Alongside Flash, Google launched Gemini Spark, described as an active partner that performs work on behalf of the user and under their direction. Unlike assistants that respond to questions, Spark runs on dedicated virtual machines in Google Cloud and maintains execution in the background even when the user disconnects. The integration with external tools uses the MCP protocol, with support for third parties expected in the coming months.

The release begins this week for selected testers. AI Ultra plan subscribers in the US will receive the beta next week, with integration into Chrome set for this summer and into the Android Halo interface by the end of the year. The choice of channel signals priority: Spark is born as a premium product aimed at those already paying for the upper tier of the Gemini ecosystem, only later extending to corporate versions within Gemini Enterprise. For Google, this is the first serious attempt to transform the AI assistant into a persistent execution layer, a territory so far dominated by vertical offerings such as OpenAI's Operator and Claude's Computer Use.

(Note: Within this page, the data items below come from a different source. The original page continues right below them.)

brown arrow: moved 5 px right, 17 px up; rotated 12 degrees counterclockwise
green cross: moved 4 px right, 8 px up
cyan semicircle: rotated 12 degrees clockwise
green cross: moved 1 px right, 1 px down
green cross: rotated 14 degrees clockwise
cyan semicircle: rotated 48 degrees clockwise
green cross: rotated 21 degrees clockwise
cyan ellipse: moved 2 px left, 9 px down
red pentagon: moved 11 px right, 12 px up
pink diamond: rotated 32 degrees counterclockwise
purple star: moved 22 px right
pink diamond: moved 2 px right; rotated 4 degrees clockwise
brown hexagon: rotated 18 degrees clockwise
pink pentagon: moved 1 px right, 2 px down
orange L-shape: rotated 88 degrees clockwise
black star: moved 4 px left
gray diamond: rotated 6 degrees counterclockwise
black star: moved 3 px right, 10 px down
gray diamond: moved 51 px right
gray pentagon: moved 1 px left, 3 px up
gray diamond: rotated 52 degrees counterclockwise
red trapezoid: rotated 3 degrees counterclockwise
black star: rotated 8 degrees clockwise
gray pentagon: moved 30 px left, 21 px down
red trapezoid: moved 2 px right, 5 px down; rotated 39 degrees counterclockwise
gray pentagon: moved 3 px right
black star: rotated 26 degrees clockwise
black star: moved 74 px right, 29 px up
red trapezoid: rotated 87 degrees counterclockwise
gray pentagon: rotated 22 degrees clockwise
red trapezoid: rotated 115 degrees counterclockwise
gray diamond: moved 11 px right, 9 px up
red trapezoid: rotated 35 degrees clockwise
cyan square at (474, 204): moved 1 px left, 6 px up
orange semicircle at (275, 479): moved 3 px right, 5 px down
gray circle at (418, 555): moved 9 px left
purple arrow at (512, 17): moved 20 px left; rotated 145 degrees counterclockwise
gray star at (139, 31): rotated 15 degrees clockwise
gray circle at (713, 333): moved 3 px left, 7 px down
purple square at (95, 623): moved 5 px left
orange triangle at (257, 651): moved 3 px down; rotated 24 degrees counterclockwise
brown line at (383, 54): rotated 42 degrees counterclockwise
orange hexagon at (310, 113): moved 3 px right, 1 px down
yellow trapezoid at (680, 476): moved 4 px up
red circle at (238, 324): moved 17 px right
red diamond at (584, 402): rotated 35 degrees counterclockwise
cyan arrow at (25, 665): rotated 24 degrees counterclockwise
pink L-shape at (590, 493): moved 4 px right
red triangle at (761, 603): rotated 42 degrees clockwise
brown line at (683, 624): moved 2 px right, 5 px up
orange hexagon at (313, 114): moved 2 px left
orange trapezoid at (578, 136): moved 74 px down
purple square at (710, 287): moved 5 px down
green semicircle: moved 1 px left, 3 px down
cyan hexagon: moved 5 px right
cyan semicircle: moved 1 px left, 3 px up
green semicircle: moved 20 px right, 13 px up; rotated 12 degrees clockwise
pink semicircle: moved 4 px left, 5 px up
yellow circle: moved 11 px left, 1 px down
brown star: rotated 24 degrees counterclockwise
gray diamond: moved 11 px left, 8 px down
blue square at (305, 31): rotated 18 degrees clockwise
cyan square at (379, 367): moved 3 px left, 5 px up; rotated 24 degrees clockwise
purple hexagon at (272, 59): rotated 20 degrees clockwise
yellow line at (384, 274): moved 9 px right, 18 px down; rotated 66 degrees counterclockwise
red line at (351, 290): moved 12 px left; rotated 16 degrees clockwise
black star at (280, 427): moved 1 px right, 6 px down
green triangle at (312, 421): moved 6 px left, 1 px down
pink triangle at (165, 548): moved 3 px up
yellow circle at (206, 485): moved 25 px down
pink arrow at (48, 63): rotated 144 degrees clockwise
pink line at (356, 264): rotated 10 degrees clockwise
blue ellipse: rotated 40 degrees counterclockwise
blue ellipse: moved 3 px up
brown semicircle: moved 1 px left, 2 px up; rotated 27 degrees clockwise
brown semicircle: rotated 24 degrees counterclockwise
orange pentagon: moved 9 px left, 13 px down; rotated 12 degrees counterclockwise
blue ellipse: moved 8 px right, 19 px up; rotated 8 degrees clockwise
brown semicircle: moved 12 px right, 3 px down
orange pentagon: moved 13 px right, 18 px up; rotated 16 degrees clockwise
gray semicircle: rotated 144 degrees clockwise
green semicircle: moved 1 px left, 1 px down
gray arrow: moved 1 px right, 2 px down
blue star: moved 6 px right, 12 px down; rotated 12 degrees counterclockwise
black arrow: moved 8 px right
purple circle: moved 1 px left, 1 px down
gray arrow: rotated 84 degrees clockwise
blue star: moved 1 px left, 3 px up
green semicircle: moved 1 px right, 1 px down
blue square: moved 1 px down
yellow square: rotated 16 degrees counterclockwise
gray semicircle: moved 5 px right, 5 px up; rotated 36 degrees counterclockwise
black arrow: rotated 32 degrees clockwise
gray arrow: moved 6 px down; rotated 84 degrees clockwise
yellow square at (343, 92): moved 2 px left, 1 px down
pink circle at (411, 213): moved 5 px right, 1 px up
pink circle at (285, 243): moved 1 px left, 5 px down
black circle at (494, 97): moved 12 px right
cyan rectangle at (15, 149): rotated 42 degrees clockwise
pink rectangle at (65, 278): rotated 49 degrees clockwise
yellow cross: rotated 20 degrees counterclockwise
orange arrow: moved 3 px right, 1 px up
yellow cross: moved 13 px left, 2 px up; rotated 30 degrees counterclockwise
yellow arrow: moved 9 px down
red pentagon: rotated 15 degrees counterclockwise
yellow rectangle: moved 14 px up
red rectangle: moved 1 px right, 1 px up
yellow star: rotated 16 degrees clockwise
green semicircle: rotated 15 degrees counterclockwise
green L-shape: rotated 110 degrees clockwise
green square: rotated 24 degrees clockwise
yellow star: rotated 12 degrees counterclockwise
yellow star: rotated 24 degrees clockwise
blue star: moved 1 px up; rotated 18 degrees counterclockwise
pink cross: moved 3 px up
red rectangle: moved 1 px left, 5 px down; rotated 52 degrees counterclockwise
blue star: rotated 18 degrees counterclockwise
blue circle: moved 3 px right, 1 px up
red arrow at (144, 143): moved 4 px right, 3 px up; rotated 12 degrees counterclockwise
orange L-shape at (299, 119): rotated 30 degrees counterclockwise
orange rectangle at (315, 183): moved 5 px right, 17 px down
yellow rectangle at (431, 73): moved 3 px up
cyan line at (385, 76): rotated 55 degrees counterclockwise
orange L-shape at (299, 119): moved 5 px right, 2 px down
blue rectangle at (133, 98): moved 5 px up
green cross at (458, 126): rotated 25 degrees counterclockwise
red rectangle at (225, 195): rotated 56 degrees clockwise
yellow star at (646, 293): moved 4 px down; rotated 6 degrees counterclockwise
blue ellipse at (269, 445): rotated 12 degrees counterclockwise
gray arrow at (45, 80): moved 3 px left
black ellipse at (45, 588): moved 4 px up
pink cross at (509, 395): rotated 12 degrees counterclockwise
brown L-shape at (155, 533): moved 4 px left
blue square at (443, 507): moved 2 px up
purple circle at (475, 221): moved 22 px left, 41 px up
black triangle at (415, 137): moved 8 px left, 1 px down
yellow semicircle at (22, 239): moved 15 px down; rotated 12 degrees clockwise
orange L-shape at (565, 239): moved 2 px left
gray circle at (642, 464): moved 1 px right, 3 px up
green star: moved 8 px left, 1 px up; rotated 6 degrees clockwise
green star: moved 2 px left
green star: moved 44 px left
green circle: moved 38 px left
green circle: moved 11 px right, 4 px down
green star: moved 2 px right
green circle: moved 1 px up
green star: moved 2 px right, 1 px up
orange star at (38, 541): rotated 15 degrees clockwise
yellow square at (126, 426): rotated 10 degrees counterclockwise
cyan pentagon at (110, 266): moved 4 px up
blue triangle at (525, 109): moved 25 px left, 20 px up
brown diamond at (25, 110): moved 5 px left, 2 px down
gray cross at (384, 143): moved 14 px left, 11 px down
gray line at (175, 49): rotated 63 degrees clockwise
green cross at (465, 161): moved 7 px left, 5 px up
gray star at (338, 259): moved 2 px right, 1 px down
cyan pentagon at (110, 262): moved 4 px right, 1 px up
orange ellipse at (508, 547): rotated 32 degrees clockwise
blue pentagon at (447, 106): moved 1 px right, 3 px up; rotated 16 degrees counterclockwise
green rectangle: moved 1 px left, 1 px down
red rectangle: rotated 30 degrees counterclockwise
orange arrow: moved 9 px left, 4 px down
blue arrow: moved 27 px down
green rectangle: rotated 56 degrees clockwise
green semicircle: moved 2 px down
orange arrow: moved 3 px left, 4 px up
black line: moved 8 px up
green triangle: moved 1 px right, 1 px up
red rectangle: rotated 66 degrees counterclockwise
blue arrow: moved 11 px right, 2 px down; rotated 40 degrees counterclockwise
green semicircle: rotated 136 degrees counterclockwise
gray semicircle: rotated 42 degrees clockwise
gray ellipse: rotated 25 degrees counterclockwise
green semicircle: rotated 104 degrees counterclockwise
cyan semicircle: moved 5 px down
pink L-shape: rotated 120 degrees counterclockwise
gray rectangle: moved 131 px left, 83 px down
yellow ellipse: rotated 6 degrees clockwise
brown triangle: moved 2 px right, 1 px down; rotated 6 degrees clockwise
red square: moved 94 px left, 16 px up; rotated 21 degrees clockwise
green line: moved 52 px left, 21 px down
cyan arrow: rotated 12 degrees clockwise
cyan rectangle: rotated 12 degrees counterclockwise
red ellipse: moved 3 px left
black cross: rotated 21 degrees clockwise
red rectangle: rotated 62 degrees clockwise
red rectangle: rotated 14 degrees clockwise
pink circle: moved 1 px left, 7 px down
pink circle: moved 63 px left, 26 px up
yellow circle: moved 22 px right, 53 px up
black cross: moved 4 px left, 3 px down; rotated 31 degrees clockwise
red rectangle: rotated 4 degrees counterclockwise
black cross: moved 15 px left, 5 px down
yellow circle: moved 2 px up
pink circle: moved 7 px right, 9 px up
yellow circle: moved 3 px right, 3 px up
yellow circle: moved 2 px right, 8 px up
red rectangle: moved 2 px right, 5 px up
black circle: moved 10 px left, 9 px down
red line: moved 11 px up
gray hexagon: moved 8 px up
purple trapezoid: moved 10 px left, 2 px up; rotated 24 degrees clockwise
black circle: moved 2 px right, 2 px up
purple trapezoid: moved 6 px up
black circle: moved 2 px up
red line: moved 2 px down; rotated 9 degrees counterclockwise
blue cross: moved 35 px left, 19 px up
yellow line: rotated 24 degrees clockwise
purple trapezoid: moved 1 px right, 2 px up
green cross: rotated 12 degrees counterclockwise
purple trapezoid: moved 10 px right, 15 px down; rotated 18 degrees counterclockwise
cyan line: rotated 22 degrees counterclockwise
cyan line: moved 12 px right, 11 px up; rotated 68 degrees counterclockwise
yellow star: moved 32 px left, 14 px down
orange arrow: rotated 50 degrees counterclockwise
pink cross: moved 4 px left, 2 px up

Commoditisation Arrives at the Model Layer

The scenario leaves the market's middle layer in an uncomfortable position. Providers selling intermediate APIs at prices close to the cost of Flash 3.0 lose margin overnight. Consultancies pricing based on model capacity rather than full execution need to reformulate proposals in ongoing RFPs. The reading for CIOs in the second half budgeting cycle is straightforward: the cost per model query is no longer a critical variable for large-scale AI solution architecture, and the discussion is shifting to tool latency, agent observability, and governance of sensitive data. Pichai summarised the phase as one where people want to see the value in the products they use every day. This statement defines the 2026 competition less by model capability and more by its translation into verifiable operational savings.